Anche il secondo motivo di ricorso che si sostanzia in censure all’apparato motivazionale della decisione è manifestamente infondato. Le S.U. della Corte (S.U. 24.9.03, Petrella) hanno confermato che l’illogicità della motivazione censurabile a norma dell’art. 606 c.p.p., comma 1, lett. e, è quella evidente, cioè di spessore tale da risultare percepibile "ictu oculi", in quanto l’indagine di legittimità sul discorso giustificativo della decisione ha un orizzonte circoscritto, dovendo il sindacato demandato alla Corte di Cassazione limitarsi, per espressa volontà del legislatore, a riscontrare l’esistenza di un logico apparato argomentativo, senza possibilità di verifica della rispondenza della motivazione alle acquisizioni processuali. In conclusione il compito del giudice di legittimità è quello di stabilire se il giudice di merito abbia nell’esame degli elementi a sua disposizione fornito una loro corretta interpretazione, ed abbia reso esaustiva e convincente risposta alle deduzioni delle parti applicando esattamente le regole della logica per giustificare la scelta di determinate conclusioni a preferenza di altre (Cass. 6^ 6 giugno 2002, Ragusa). Esula infatti dai poteri della Corte di Cassazione quello di una diversa lettura degli elementi di fatto posti a fondamento della decisione, la cui valutazione è riservata in via esclusiva al giudice di merito senza che possa integrare vizio di legittimità la mera prospettazione di una diversa valutazione delle risultanze processuali ritenute dal ricorrente più adeguate (Cass. S.U. 2.7.97 n. 6402, ud. 30.4.97, rv, 207944, Dessimone). Il giudice di merito inoltre non è tenuto a confutare ogni specifica argomentazione dedotta con l’atto di appello. Il concetto di mancanza di motivazione non include ogni omissione concernente l’analisi di determinati elementi probatori perchè un elemento probatorio estrapolato dal contesto in cui esso si inserisce acquista un significato diverso a quello attribuibile in una valutazione completa delle prove acquisite (Cass. 1^ 22.12.98 n. 13528, ud. 11.11.98, rv. 212053). Non può quindi dedursi vizio di motivazione per avere il giudice di merito trascurato uno o più elementi di valutazione che ad avviso del ricorrente avrebbero potuto o dovuto portare ad una diversa valutazione, perchè ciò si tradurrebbe in una rivalutazione del fatto preclusa in sede di legittimità (Cass. 5^ 17.4.00 n. 2459, Garasto; Cass. 1^ 11.6.92 n. 6922, ud. 11.5.92, Cannarozzo).

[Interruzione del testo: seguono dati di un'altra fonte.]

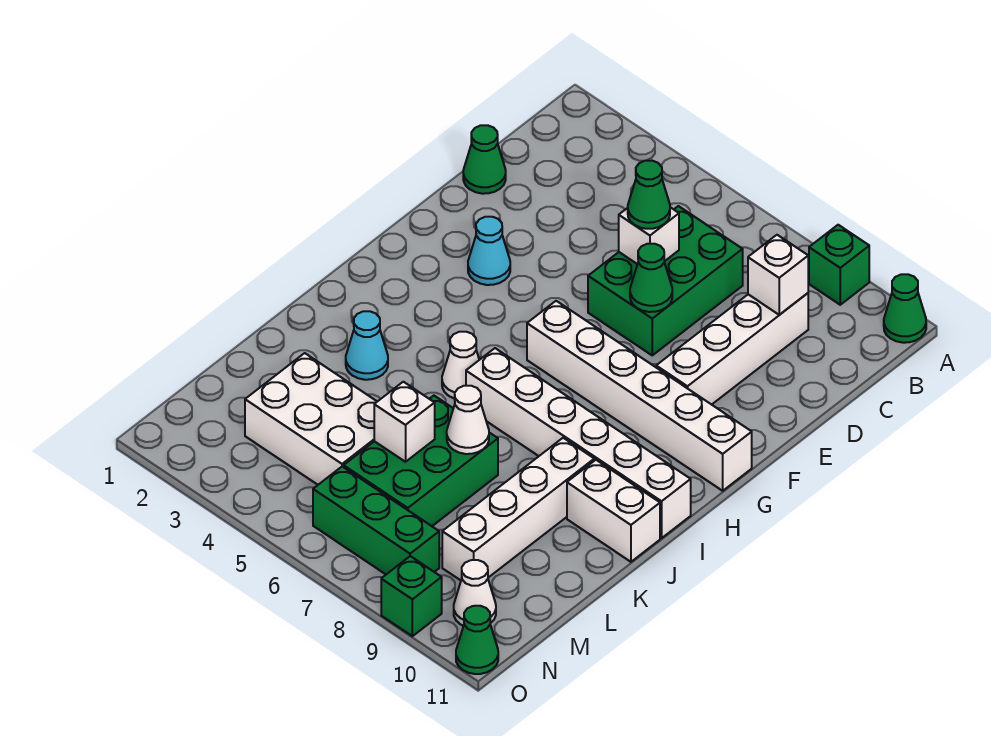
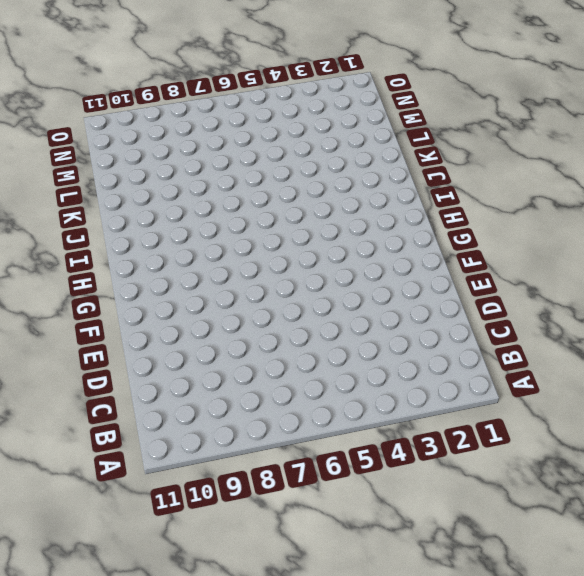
none -> green 1x1 brick [809,225,869,305]
none -> green 1x1 cone [884,274,926,343]
none -> green 2x3 brick [588,206,743,355]

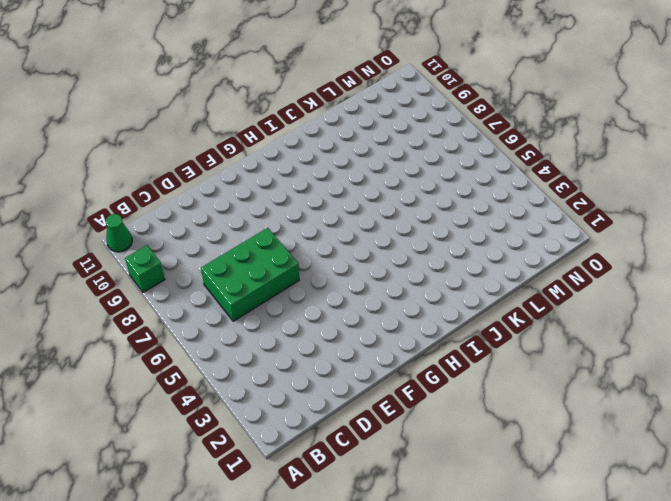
none -> white 1x4 brick [656,293,808,405]
none -> green 1x1 cone [463,125,506,194]
none -> cyan 1x1 cone [468,217,510,285]

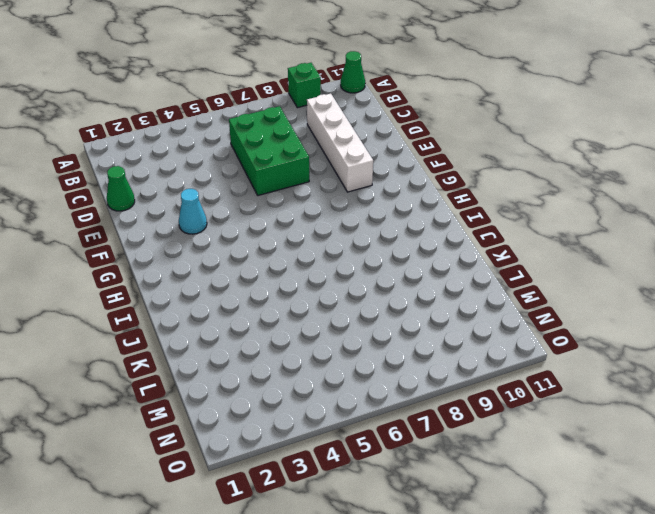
none -> white 1x6 brick [527,301,752,491]
none -> white 1x1 cone [442,332,479,399]
none -> white 1x6 brick [466,348,691,538]

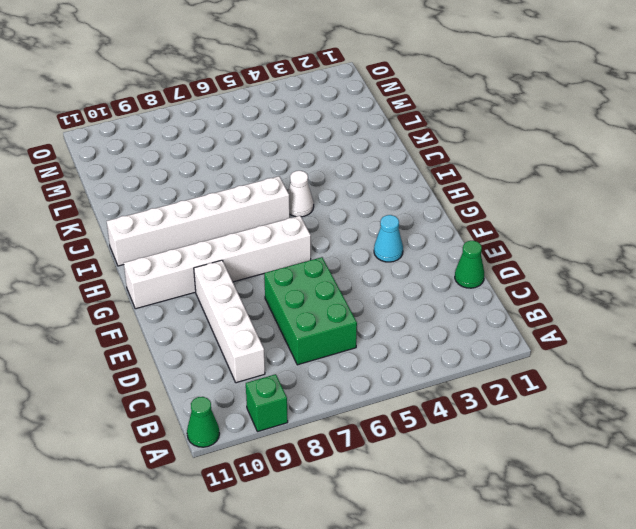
none -> cyan 1x1 cone [346,311,388,380]
none -> white 1x4 brick [442,438,594,580]
none -> white 1x2 brick [567,460,660,562]

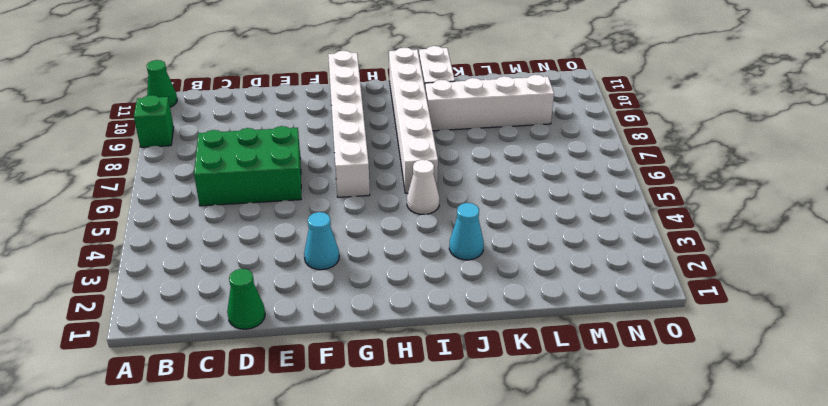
none -> white 1x4 brick [656,293,808,405]
none -> green 2x3 brick [344,396,498,526]
none -> white 2x3 brick [245,353,377,485]

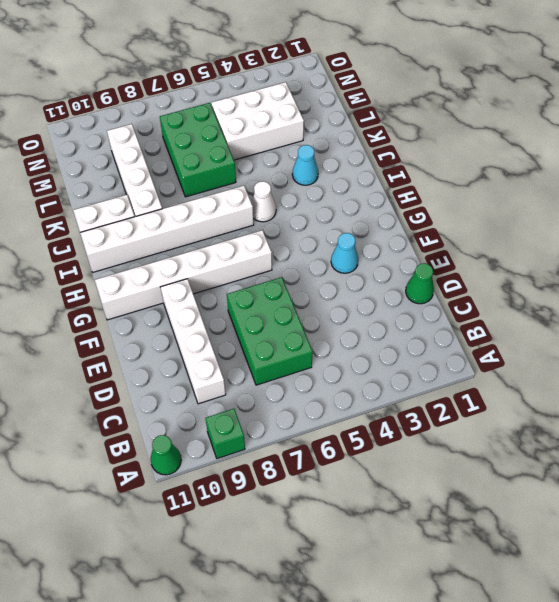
none -> green 1x3 brick [313,467,439,574]
none -> white 1x1 cone [454,560,496,626]
none -> green 1x1 brick [381,556,442,636]

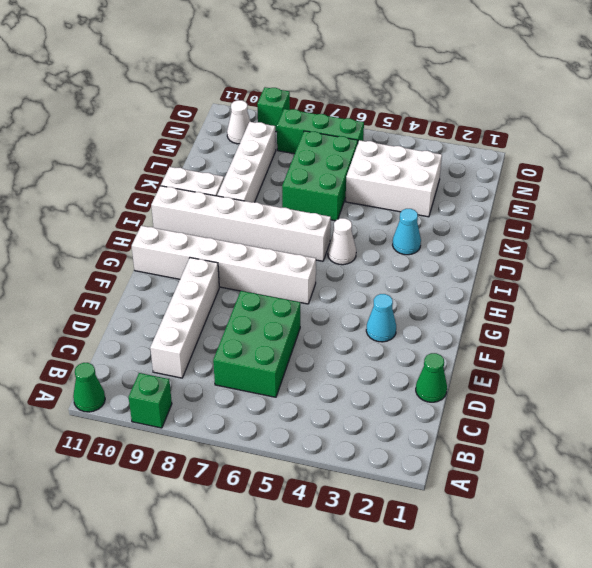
none -> green 1x1 cone [456,606,498,674]
none -> white 1x1 brick [748,235,808,315]
none -> white 1x1 brick [619,207,679,264]

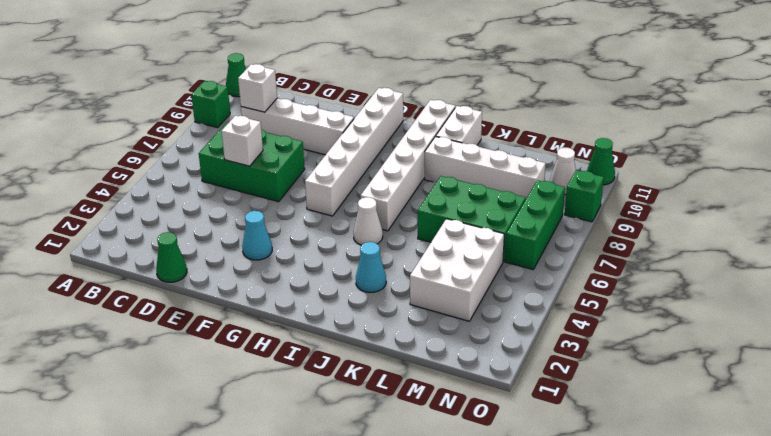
none -> green 1x1 cone [630,244,672,312]
none -> white 1x1 cone [447,386,489,454]
none -> white 1x1 brick [374,382,435,462]

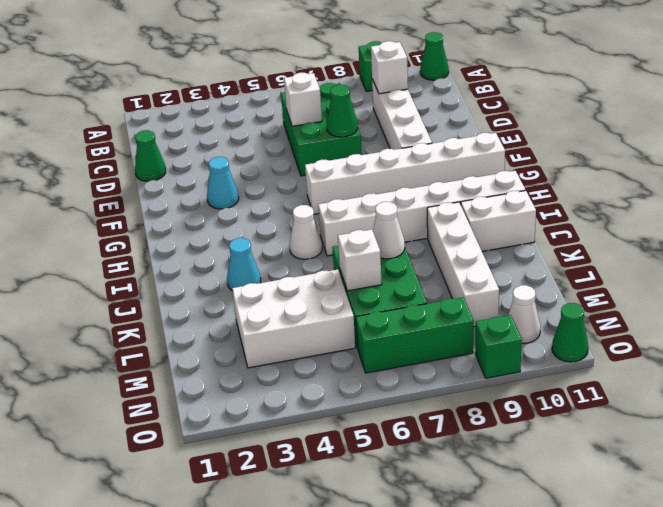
none -> green 1x1 cone [628,161,670,229]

Deve invece affermarsi che nella concreta fattispecie la Corte territoriale ha espresso un giudizio probatorio non illogico avendo accertato che il prevenuto, è la persona con i falsi documenti che si presentò per acquistare l’auto (due riconoscimenti fotografici), auto che non riuscì ad avere quel venerdì sera per l’ora tarda;

auto che fu rubata la notte successiva e che fu successivamente nella sua disponibilità, avendo il M. venduto l’auto rubata al G., come accertato dalle indagini dei Carabinieri (ogni eccezione ex art. 195 c.p.p., comma 4, è generica e infondata, avendo il verbalizzante riferito accertamenti di polizia e non dichiarazioni di terzi).

Le impugnazioni è pertanto inammissibile a norma dell’art. 606 c.p.p., comma 3; alla relativa declaratoria consegue, per il disposto dell’art. 616 c.p.p., la condanna del ricorrente al pagamento delle spese processuali, nonchè al versamento in favore della Cassa delle ammende di una somma che, ritenuti e valutati i profili di colpa emergenti dal ricorso, si determina equitativamente in Euro 1.000.

P.Q.M.

Dichiara inammissibile il ricorso e condanna il ricorrente al pagamento delle spese processuali e al versamento della somma di Euro 1.000 alla Cassa delle ammende.

Testo non ufficiale. La sola stampa del bollettino ufficiale ha carattere legale.